A claim from Leo Turrini, a journalist long associated with the inner workings at Ferrari, believes the length of time without titles could prompt a change at the top of the team – particularly given how competitive they were at the start of the season.
The team started Formula 1’s new era with a title-challenging car in the F1-75, but a series of strategic and driver errors throughout the season have seen Red Bull seize the initiative over the Scuderia as the season has progressed, with Max Verstappen eventually winning the title with four races to spare.
With Mercedes having seemingly leapfrogged Ferrari in terms of outright performance in recent races, Turrini believes change could be afoot at the team – although his personal view is it would be an error to remove the current team principal.
“For sure, John Elkann (Ferrari chairman) will make Mattia Binotto weigh the Mercedes one-two in Brazil,” said Turrini in an interview with CalcioMercato in Italy.
“There’s a lot of chatter around and it’s inevitable – the World Championship has been missing for the Rossa for too long. But it would be a mistake.
“Change for change’s sake is no guarantee of victory. And the 2023 car is already ready. But I want to be frank – Binotto should only stay if he has the full confidence of top management.”
When asked about potential successors at Ferrari, Turrini responded: “There are many self-nominations! We’ll see, we’ll see…”
Would a change at the top work for Ferrari?
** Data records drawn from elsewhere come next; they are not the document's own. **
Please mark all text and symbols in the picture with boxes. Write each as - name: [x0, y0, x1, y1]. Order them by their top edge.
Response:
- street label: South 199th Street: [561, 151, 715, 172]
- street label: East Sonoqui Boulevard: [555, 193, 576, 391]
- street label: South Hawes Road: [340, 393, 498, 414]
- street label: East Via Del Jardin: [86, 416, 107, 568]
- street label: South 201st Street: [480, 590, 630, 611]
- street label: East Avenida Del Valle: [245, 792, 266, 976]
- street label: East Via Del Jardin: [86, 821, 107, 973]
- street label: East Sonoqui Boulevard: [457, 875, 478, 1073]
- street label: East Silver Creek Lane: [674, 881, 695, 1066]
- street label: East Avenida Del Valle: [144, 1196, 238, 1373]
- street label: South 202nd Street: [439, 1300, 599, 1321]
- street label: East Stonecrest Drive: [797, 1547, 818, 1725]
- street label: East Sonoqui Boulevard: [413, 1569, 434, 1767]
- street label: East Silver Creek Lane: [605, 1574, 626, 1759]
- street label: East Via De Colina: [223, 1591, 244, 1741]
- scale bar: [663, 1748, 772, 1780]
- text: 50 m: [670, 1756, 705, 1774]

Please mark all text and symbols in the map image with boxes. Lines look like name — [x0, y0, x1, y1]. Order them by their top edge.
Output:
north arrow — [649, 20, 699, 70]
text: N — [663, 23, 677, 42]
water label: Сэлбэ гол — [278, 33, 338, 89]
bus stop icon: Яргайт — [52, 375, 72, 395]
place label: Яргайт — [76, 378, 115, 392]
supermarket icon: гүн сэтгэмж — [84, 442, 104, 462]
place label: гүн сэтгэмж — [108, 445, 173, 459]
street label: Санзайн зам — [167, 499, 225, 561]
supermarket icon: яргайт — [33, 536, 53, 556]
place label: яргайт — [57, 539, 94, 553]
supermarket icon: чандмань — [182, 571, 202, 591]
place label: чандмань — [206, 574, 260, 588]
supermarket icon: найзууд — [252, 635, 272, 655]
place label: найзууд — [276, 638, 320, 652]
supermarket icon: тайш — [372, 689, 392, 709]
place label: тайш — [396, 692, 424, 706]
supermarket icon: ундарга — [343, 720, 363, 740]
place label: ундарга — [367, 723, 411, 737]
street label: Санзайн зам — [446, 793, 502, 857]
What the 2022 season has made abundantly clear, and the views of many pundits from the world of Formula 1 agree, is something at Ferrari has to change.
Whether or not Binotto has to be the fall guy for such a decision is up for debate, however, but as the figurehead of the Formula 1 side of the Scuderia, his desk is where the buck ultimately stops.
The shortcomings have been clear all season long, and they have predominantly been in race strategy. Too many times have we heard the drivers debating their strategy during the race over team radio and an almost open-ended approach by Ferrari for how their races have been run.
This indecision has almost certainly cost them race victories this season and if Mercedes show the form in Abu Dhabi they took to Brazil, a 20-point swing in Mercedes’ favour could see Ferrari somehow finish third in what has been a two-horse race all season long.
If, and it is still an ‘if’ at this point, that happens, then the inquest at the Scuderia will be long and changes would have to be made. Whether or not Binotto is the person in the firing line, though, remains to be seen.